(01-17-2015, 06:28 PM)Sastra Wrote: It (and some light social awkwardness) prevents me from signing up to gyms and such, one thing is that it's good to do something for myself, but it really kills me a bit when no one else has any sort of belief that I'll be able to stick to attending it.
I think the trick here is to find something that you really *like*, so that you're not "sigh, going to work out now", you're just doing the things you like.
I love bicycling, for instance, so that's a part of my exercise regimen. I also love rowing crew (which was a surprise for me when I discovered this), so I added that. I'm not ultra-serious about either (I'm a fair weather bicycle commuter, I do some recreational rowing, too), but they form the foundation of how I exercise. Both bicycling and rowing are seriously aerobic, and and aerobic fitness is one of those things that's pretty painful (metaphorically and literally) to develop, so I tend to keep up with them during the off-season, simply to spare myself the misery when it warms up of getting back into them.

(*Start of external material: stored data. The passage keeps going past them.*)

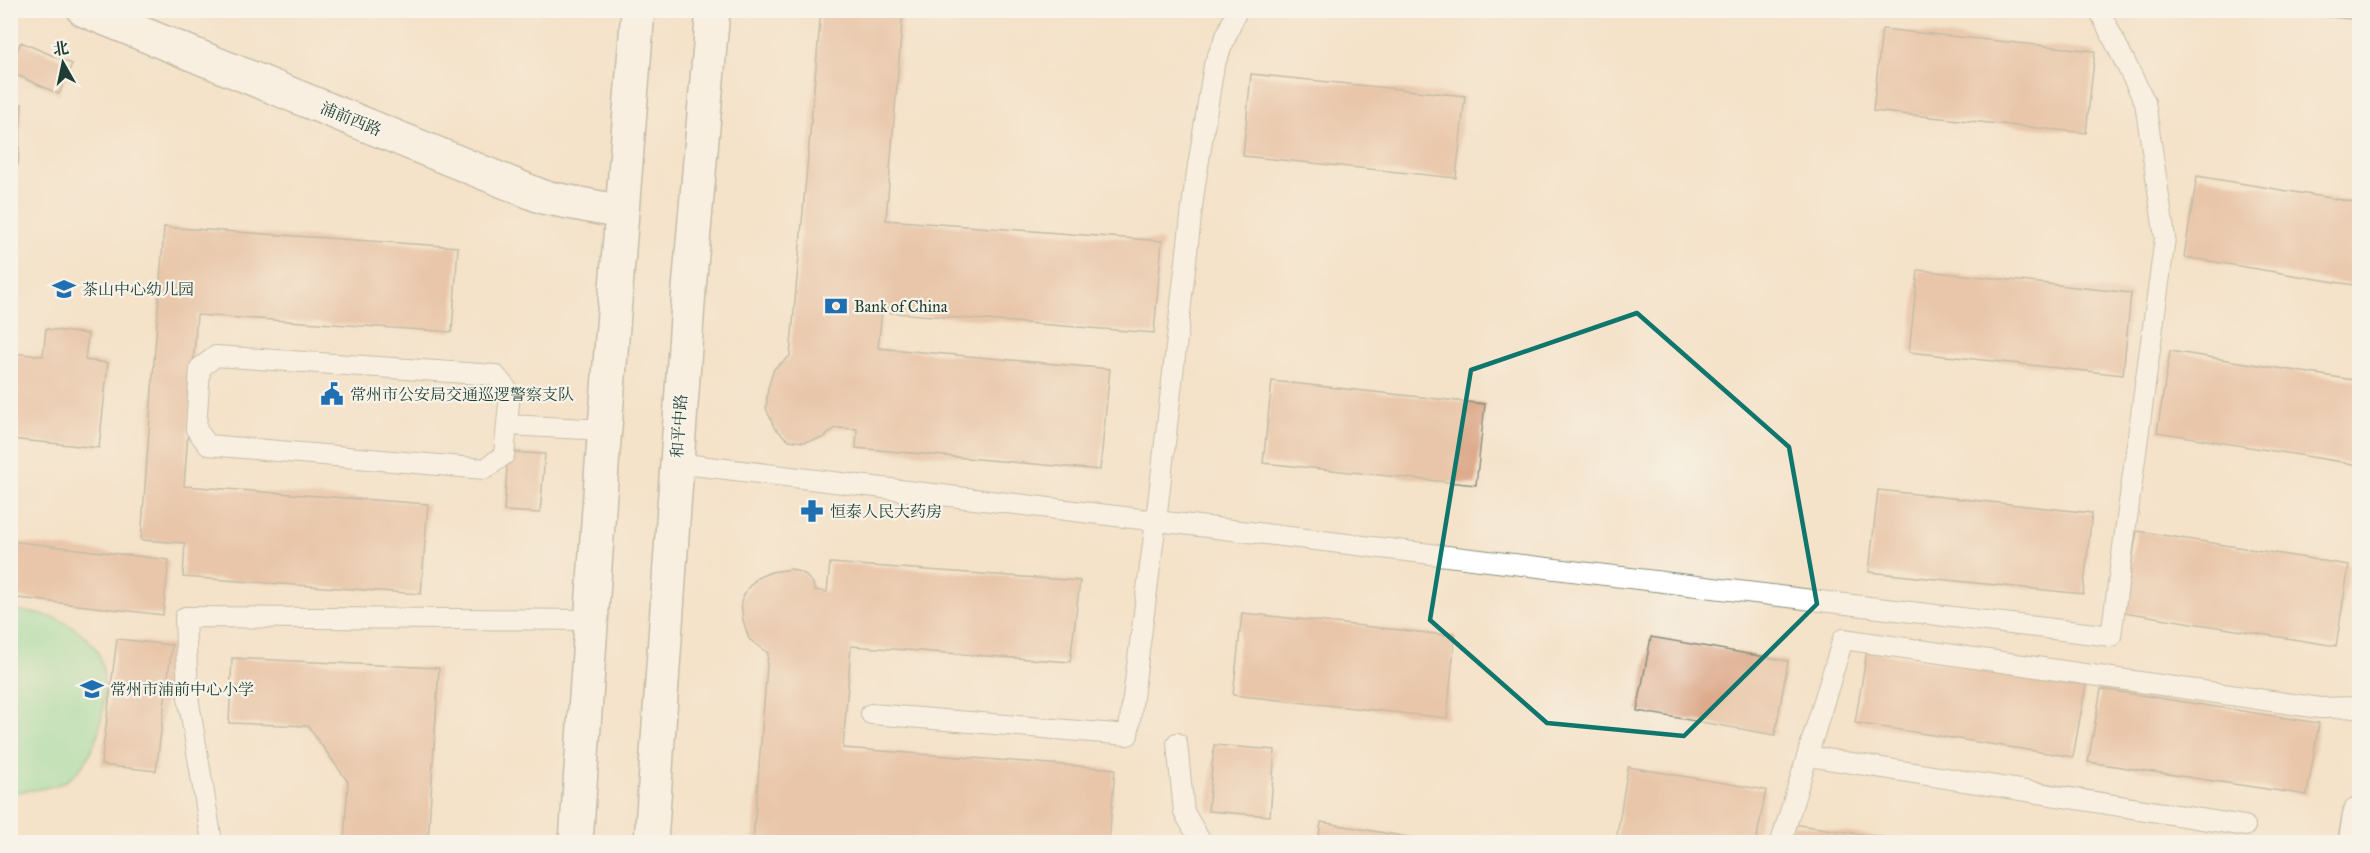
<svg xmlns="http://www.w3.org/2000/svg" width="2370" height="853" viewBox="0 0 2370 853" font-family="'IM FELL Great Primer','Noto Serif SC',serif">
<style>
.green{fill:#89e1a5;stroke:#548f6c;stroke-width:1.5}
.building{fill:#dba585}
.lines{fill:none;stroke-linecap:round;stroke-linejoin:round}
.lane-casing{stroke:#8a907e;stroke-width:22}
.street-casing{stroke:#8a907e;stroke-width:36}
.primary-casing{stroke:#8a907e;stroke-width:36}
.lane{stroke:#fff;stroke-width:20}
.street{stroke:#fff;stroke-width:33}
.primary{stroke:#fff;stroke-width:33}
.marked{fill:none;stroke:#0f766e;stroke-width:4.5;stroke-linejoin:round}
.labels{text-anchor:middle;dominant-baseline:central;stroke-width:4.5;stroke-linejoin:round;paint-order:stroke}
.street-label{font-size:16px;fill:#1f3d34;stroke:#f7f3e8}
.poi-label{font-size:16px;fill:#1f3d34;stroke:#f7f3e8;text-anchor:start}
</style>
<rect width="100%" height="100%" fill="#f7f3e8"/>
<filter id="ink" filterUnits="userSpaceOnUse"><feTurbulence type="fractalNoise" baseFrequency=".0167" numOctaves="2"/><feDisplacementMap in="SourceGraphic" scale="12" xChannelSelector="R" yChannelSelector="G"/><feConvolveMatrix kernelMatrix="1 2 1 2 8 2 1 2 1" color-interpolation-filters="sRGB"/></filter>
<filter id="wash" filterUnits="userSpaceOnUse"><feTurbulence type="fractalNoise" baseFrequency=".008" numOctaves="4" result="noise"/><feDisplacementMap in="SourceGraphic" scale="24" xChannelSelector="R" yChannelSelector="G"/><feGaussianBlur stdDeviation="1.35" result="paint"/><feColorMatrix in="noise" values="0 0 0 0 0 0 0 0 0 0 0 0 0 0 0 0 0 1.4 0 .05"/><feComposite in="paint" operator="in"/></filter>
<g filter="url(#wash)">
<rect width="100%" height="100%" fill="#f4e2c9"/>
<path class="green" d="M11,610C37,613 63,616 83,635C89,640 97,649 100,657C111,692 101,763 64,782C49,789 31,790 14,792L10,791Z"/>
<g id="blocks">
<path class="building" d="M821,10H903L886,220L1162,241L1154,333L882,312L878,348L1110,369L1100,470L856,448L857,429L835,428L823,438L804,442L788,440L774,427L766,408L768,388L774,369L790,356Z
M2280,10H2360V20L2279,12Z
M1882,29L2095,51L2086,133L1873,111Z
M21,42L72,64L59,94L10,72V67Z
M1251,74L1465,96L1456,178L1243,156Z
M10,103L22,104L18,165H10Z
M2197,176L2360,203V286L2184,257Z
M164,227L458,247L452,332L197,315L184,486L428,504L421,594L183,577L185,543L141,540Z
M1918,270L2131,293L2123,375L1909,352Z
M46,329L88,334L85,360L108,363L99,448L10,439V353L43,356Z
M2170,351L2360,381V465L2157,432Z
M1272,381L1485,404L1476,485L1263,463Z
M508,452L545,454L540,513L504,511Z
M1878,490L2092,513L2083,594L1869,572Z
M2137,531L2349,565L2336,646L2123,612Z
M10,541L169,560L163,615L10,597Z
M830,563L1080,581L1070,662L851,646L843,748L1115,769L1109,842H872L839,840V842H753L768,653L749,639L743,620L741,602L747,589L757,578L771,572L792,569L804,574L813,583L814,590L827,592Z
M1242,613L1455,636L1447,718L1233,695Z
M1651,637L1788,661L1775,735L1637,711Z
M117,639L172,645L156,771L101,765Z
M1867,651L2086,685L2073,757L1855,723Z
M232,658L439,668L428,842H344L348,782L308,726L229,723Z
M2101,689L2319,723L2307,795L2088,762Z
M1214,745L1275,750L1270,816L1208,811Z
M1628,767L1766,790L1756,842H1627L1616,841Z
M1321,822L1430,841V842H1318Z
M1792,824L1906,841V842H1789Z"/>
</g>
</g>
<g filter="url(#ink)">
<use href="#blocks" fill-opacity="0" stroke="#8a907e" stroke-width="1.5"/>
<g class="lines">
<g class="lane-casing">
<path id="lane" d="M216,356L495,375L510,393L504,455L485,469L208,445L196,429L200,368Z
M507,425L605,430
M676,463L2111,636L2165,238L2145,102L2099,10
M871,714L1128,735L1156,521L1194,191L1214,65L1237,10
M1177,743L1184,812L1201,842
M1808,756L2245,826
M212,842L188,697L185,617L591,620
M1781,842L1843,639L2320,708L2360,707"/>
</g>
<g class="street-casing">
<path id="street" d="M84,10L543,197L621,212
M2355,842L2360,813"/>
</g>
<g class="primary-casing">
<path id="primary" d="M576,842L602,465L638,10
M651,842L689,289L713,10"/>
</g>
<use href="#lane" class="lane"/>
<use href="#street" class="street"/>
<use href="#primary" class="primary"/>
</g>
</g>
<path d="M0 0H2370V853H0ZM1637,313L1789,447L1817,604L1684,736L1547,723L1430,620L1471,370Z" fill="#f4e2c9" fill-opacity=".55" fill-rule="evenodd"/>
<path class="marked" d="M1637,313L1789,447L1817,604L1684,736L1547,723L1430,620L1471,370Z"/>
<defs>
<g id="school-bare" transform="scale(1.8)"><path d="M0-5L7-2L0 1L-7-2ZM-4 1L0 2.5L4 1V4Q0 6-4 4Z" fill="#1f6fb2" stroke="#f7f3e8" stroke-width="2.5" paint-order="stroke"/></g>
<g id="bank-bare" transform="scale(1.8)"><path d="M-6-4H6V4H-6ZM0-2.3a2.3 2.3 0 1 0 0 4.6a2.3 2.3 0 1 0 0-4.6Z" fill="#1f6fb2" stroke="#f7f3e8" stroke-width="2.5" paint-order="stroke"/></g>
<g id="civic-bare" transform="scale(1.8)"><path d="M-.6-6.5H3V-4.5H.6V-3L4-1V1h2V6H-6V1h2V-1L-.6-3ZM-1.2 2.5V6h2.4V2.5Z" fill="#1f6fb2" stroke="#f7f3e8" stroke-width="2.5" paint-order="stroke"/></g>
<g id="pharmacy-bare" transform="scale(1.8)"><path d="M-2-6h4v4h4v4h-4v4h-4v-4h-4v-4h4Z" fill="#1f6fb2" stroke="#f7f3e8" stroke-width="2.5" paint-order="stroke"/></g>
</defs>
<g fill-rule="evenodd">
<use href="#school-bare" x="64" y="289"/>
<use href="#bank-bare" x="836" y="306"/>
<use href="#civic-bare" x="332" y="394"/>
<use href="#pharmacy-bare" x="812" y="511"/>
<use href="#school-bare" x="92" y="689"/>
</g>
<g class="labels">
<g class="street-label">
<text transform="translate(351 119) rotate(22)">浦前西路</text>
<text transform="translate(679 426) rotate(-86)">和平中路</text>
</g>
<g class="poi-label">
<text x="82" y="289">茶山中心幼儿园</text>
<text x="854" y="306">Bank of China</text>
<text x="350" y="394">常州市公安局交通巡逻警察支队</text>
<text x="830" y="511">恒泰人民大药房</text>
<text x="110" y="689">常州市浦前中心小学</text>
</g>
</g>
<rect width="2370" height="853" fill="none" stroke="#f7f3e8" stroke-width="36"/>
<g transform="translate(63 63) rotate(351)" stroke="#f7f3e8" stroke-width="4.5" paint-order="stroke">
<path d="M0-4.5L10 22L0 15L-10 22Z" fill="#1f3d34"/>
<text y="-9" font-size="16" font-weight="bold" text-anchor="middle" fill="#1f3d34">北</text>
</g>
</svg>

Since both bicycling and rowing benefit from strength training, too, I do a three-times-a-week workout involving weights. It's not terribly complex - four exercises that take about 20 minutes total to do, plus a fifth that I have to do to compensate for a motorcycling injury.
The result of all this is an exercise program that keeps me reasonably fit and doesn't really take willpower. The only gym stuff I do are the weights (which I could do at home, if I really cared about it) and rowing on an erg. And the erg is fun (I'm a masochist), because it's rowing!
A little postscript about rowing, by the way, though it applies to a lot of team sports: The club I row for, like most rowing clubs, has a learn to row program. It was a 6 week commitment, and they taught me everything I needed to get started. Everyone else in the class was just as new as me, so we were all in the same boat. Rowing is certainly a team sport, in that you're in a boat with a bunch of other folks and you're all working together to make it go, so everyone encouraged each other. It made it a really nice, positive experience. Instead of feeling crappy about my poor rowing skills and my poor rowing fitness while holding up a bunch of experienced rowers, I was with people who were (literally!) in the same boat as me.